Chicken Taco Casserole (Print Version)

# Ingredients:

01 - 20.1 ounces cream of chicken soup
02 - 1 cup chunky-style salsa
03 - 4 ounces diced green chilies
04 - ½ cup sour cream
05 - 0.85 ounce chicken taco seasoning
06 - 3 cups shredded white meat chicken
07 - 15 ounces seasoned black beans, drained
08 - 3 cups crushed tortilla chips
09 - 2½ cups Colby jack cheese, shredded
10 - 1 cup Monterey jack cheese, shredded
11 - fresh cilantro, chopped (optional garnish)

# Instructions:

01 - Preheat the oven to 375°F. Spray a 9x13-inch baking dish with cooking spray.
02 - In a large mixing bowl, stir together the cream of chicken soup, chunky-style salsa, diced green chilies, sour cream, and chicken taco seasoning.
03 - Add the shredded chicken and seasoned black beans to the bowl.

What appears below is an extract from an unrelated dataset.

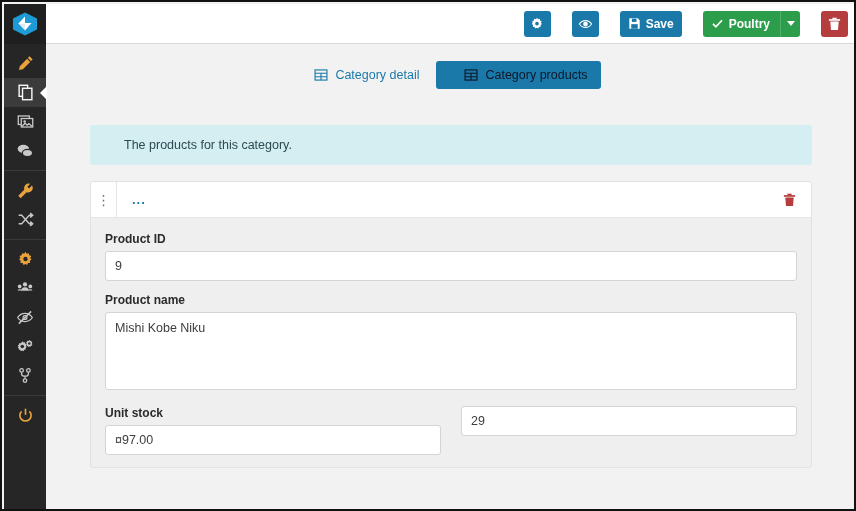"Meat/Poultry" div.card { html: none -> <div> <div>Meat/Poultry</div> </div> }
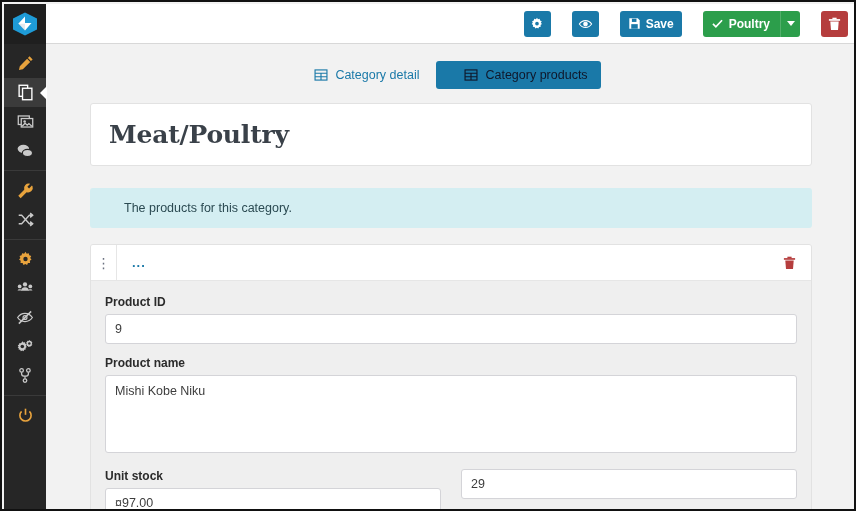"Product ID" div.field { html: <div> <div>Product ID</div> <input> </div> -> none }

Stir together to fully incorporate all ingredients.
04 - Layer half the chicken taco filling into the bottom of the prepared pan and spread it into an even layer.
05 - Sprinkle 2½ cups of the crushed tortilla chips evenly over the first layer of chicken taco filling.
06 - Spread the remaining chicken taco filling over the top of the crushed tortilla chips.
07 - Top the entire casserole with the shredded Colby jack cheese, Monterey jack cheese, and the remaining ½ cup of crushed tortilla chips.
08 - Bake for 30 minutes or until the cheese is bubbly.
09 - Top the chicken taco casserole with a sprinkle of chopped fresh cilantro before serving.

# Notes:

01 - Freshly shredded cheese is the best choice for this dish. Pre-shredded cheese has a preservative coating that prevents it from melting as well.
02 - Put the tortilla chips in a Ziploc gallon bag and crush them with your hands or a rolling pin.
03 - Oven temperatures vary and may need to be recalibrated periodically to ensure accuracy. Monitor the casserole as the baking time approaches.